Böhmermann stellt Böhmermann aus: Verrücktes Merkel-Land

Jan Böhmermann widmet seiner Heimat eine Ausstellung im NRW-Forum. Was Satiriker und Bildundtonfabrik zeigen, ist wie das „Neo Magazin Royale“ ein Kommentar zur Lage „Deuscthlands“.

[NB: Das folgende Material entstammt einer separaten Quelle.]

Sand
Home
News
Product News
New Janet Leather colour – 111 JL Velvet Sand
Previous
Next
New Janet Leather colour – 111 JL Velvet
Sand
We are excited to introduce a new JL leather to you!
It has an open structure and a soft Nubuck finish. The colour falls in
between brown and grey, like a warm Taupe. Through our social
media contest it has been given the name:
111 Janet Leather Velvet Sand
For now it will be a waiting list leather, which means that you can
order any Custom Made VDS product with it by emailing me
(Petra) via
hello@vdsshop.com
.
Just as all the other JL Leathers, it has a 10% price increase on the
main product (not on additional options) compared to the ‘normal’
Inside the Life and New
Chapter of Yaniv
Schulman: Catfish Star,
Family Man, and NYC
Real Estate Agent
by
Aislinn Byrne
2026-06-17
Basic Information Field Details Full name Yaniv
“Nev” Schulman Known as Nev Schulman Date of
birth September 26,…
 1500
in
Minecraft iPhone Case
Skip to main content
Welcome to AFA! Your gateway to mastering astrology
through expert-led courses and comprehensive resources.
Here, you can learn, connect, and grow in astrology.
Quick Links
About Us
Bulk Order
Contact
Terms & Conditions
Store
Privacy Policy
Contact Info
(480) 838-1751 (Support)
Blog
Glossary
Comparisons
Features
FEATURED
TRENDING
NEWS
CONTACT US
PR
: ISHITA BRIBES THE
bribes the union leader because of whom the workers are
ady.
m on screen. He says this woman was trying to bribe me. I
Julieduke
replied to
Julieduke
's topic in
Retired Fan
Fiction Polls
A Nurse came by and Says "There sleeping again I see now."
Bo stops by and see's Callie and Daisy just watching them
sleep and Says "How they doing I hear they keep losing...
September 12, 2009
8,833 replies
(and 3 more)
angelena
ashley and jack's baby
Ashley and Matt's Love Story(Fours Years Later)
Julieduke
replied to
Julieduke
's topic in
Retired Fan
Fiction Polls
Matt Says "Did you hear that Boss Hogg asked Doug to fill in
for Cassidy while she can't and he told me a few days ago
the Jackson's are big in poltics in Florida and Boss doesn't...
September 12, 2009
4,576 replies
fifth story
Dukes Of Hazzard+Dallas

Pausenlos rattert der Drucker. Er spuckt die Tweets von 2072 Twitter-Accounts auf Endlos-Papier aus. Es ist das politische Grundrauschen der Republik, denn die Accounts gehören allesamt Politikerinnen und Politikern aus Bund und Ländern, zusammengeschaltet für die Ausstellung „Deuscthland“ im NRW-Forum in Düsseldorf. An die Wand projiziert, lassen sich die Botschaften für einen kurzen Augenblick lesen, bis sie wieder verdrängt werden von den nächsten Tweets. Ein flüchtiges Dauergezwitscher, das Form annimmt. Auf dem Boden türmt sich bereits ein veritabler Papierhaufen. Und da die Installation bis zum Ausstellungs-Ende am 4. Februar 2018 nicht angetastet werden soll, wird wohl irgendwann der Tisch mit dem Drucker selbst verschluckt werden vom Politiker-Diskurs. Vorausgesetzt, der Hausmeister kommt nicht auf die Idee, den Kunst-Müll wegzuräumen. Wie vor 31 Jahren mit Joseph Beuys' Fettecke geschehen, nur einen halben Kilometer entfernt, in der Düsseldorfer Kunstakademie.

Mediales Gesamtkunstwerk

„Deuscthland“ ist nicht so sehr Jan Böhmermanns „erste Kunstausstellung“, wie anlässlich der Eröffnung vor knapp zwei Wochen berichtet wurde. Sondern ein multimediales Gemeinschaftswerk, entstanden in der Kölner Firma Bildundtonfabrik (BTF), die das „Neo Magazin Royale“ produziert. Rund zwei Dutzend Namen werden zu Beginn der Ausstellung als Macher genannt, darunter auch Böhmermann.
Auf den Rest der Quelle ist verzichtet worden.